The US Fish and Wildlife Service (FWS) said it was "deeply concerned" about the "tragic" death of Cecil the lion.
Director Dan Ashe said they will "go where facts lead" but efforts to reach Walter Palmer have been unsuccessful.
Mr Palmer says he thought the hunt was legal but two Zimbabwean men have been arrested over the popular lion's death.
The dental practice he runs in Minneapolis has been closed since he was named as the tourist who shot Cecil, Zimbabwe's most famous lion.
Protesters gathered outside the building on Wednesday, carrying placards saying "Justice for Cecil", "Trophy hunters are cowards" and "Prosecute poachers".
On Thursday, the White House said it would review a public petition to extradite the American dentist after more than 100,000 signed it.
But spokesman Josh Earnest said it was up to the US justice department to respond to any extradition order.
Earlier, the FWS said: "We are currently gathering facts about the issue and will assist Zimbabwe officials in whatever manner requested."
"At this point in time, however, multiple efforts to contact Dr Walter Palmer have been unsuccessful," it said, saying Mr Palmer or his representative should contact them immediately.
"It is up to all of us - not just the people of Africa - to ensure that healthy, wild populations of animals continue to roam the savannah for generations to come," the statement said.
The whereabouts of Mr Palmer is currently unknown, but he is thought to have returned to the US after Cecil was killed on 1 July.
In a letter to his patients, the dentist said he would assist authorities in Zimbabwe or the US in their inquiries and apologised for the disruption to the clinic.
The American tourist is believed to have paid about $50,000 (£32,000) to go on the hunt in Zimbabwe.
Prosecutors in Zimbabwe have charged the hunter who supervised Mr Palmer's outing, Theo Bronkhorst, for killing a lion not authorised to be hunted. If convicted, he faces up to 15 years in prison.
The country's safari organisation also said the way in which Cecil was lured out of a national park was unethical and possibly illegal.
A second suspect, farm owner Honest Ndlovu, was also arrested but is yet to be charged.
An international hunting organisation suspended the memberships of both Mr Palmer and Mr Bronkhorst on Thursday, saying it wanted a "full and thorough investigation" into the lion's death.
Safari Club International, which promotes big-game hunting worldwide, said "those who intentionally take wildlife illegally should be prosecuted and punished to the maximum extent allowed by law".

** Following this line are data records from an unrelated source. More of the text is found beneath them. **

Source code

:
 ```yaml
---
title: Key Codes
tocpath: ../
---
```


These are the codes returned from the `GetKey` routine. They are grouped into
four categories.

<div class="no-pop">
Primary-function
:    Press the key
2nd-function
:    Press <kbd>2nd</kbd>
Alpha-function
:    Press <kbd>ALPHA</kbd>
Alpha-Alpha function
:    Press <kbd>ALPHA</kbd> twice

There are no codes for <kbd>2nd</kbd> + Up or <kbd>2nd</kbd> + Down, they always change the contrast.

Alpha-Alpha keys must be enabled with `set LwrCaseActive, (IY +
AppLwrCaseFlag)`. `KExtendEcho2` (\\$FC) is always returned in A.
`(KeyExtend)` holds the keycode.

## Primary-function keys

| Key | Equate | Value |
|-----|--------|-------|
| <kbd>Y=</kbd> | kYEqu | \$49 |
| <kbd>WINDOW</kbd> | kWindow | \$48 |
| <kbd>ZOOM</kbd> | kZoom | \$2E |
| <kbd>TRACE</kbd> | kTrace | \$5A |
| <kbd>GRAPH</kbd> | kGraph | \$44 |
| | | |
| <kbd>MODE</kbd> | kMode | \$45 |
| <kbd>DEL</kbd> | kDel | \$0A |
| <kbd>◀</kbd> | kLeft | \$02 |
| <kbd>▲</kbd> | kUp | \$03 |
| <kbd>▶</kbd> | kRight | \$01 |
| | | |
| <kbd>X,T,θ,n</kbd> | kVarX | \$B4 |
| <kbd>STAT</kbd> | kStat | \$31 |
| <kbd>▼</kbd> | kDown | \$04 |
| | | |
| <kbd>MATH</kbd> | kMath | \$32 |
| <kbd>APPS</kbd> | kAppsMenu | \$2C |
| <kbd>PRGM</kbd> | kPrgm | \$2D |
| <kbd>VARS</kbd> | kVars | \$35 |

Cecil, who was a major tourist attraction at Zimbabwe's largest game reserve in Hwange National Park, was being monitored by UK-based Oxford University as part of a conservation programme.

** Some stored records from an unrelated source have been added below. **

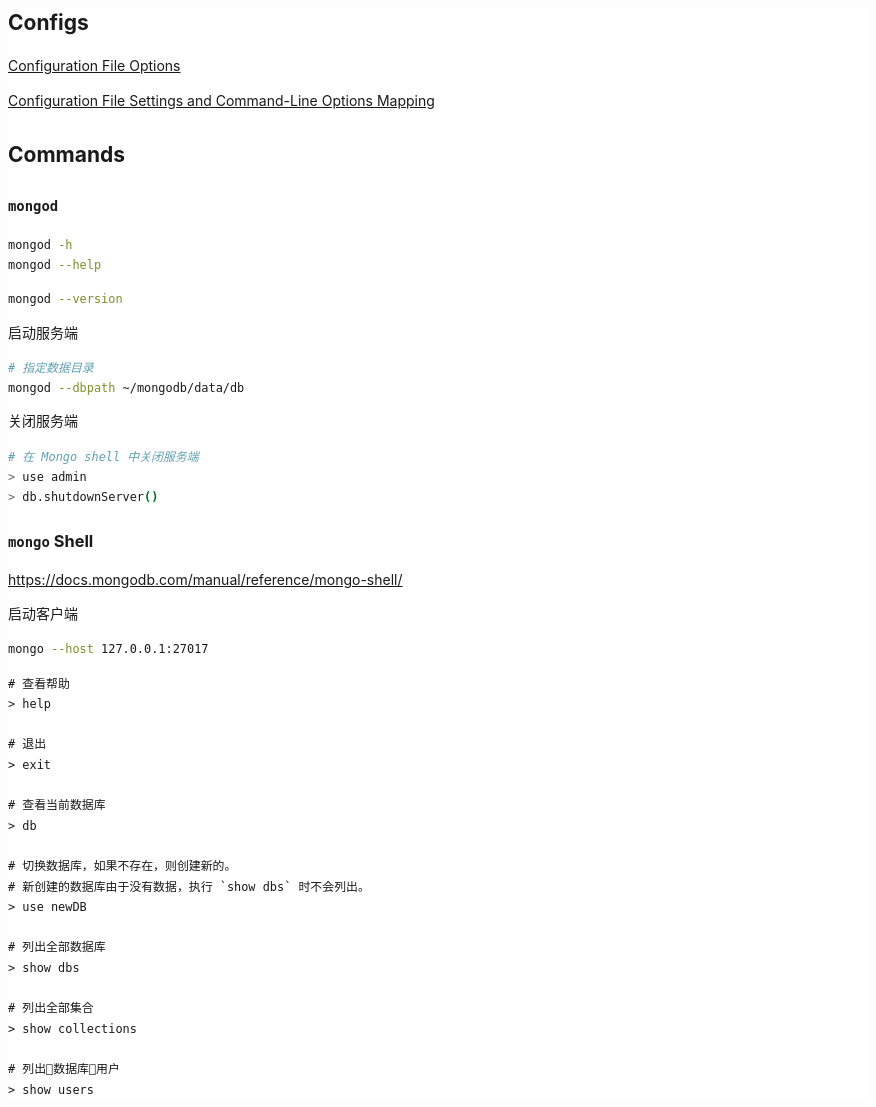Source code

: 
## Configs

[Configuration File Options](https://docs.mongodb.com/manual/reference/configuration-options/)

[Configuration File Settings and Command-Line Options Mapping](https://docs.mongodb.com/manual/reference/configuration-file-settings-command-line-options-mapping/)


## Commands

### `mongod`

```bash
mongod -h
mongod --help
```

```bash
mongod --version
```

启动服务端

```bash
# 指定数据目录
mongod --dbpath ~/mongodb/data/db
```

关闭服务端

```bash
# 在 Mongo shell 中关闭服务端
> use admin
> db.shutdownServer()
```


### `mongo` Shell

<https://docs.mongodb.com/manual/reference/mongo-shell/>

启动客户端

```bash
mongo --host 127.0.0.1:27017
```

```
# 查看帮助
> help

# 退出
> exit

# 查看当前数据库
> db

# 切换数据库，如果不存在，则创建新的。
# 新创建的数据库由于没有数据，执行 `show dbs` 时不会列出。
> use newDB

# 列出全部数据库
> show dbs

# 列出全部集合
> show collections

# 列出数据库用户
> show users
```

The animal is believed to have died on 1 July, but the carcass was not discovered until a few days later. It had been skinned and beheaded.

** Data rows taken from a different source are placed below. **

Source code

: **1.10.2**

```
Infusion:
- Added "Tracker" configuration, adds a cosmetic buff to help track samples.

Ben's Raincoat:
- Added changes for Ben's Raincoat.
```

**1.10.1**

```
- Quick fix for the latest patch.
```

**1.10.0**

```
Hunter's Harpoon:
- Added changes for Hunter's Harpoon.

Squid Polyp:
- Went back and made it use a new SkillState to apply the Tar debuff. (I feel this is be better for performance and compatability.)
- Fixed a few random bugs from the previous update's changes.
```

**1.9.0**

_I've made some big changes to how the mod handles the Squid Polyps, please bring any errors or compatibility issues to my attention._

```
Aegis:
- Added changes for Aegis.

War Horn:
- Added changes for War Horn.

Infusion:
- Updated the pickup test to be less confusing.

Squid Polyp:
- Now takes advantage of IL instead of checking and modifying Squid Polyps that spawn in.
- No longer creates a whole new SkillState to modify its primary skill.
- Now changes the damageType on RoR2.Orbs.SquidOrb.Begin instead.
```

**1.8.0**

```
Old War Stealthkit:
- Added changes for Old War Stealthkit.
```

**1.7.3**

Analysis: The view from Africa - BBC Monitoring
Cecil's killing has attracted little media attention inside Africa. What little comment there was came in the form of derisive editorials in Zimbabwean state media.
"Not since Simba, of The Lion King fame, has a lion captured the world's imagination in this way," Alex Magaisa wrote in the Zimbabwean Herald newspaper. While tragic, the lion's death has not inflamed local passions because it is "far removed from the lived realities of most of the local people," he added, saying that tourism and hunting in Zimbabwe are "mired in elitism".
The writer said neither he nor his family had heard of Cecil the lion before it was killed.
Kennedy Mavhumashava struck a similar note in the Zimbabwe Chronicle and invoked the history of Western colonialism: "Many believe the lion was named after Cecil John Rhodes, the celebrated forerunner of British colonialism in Southern Africa, explaining the saturation coverage on the demise of his namesake."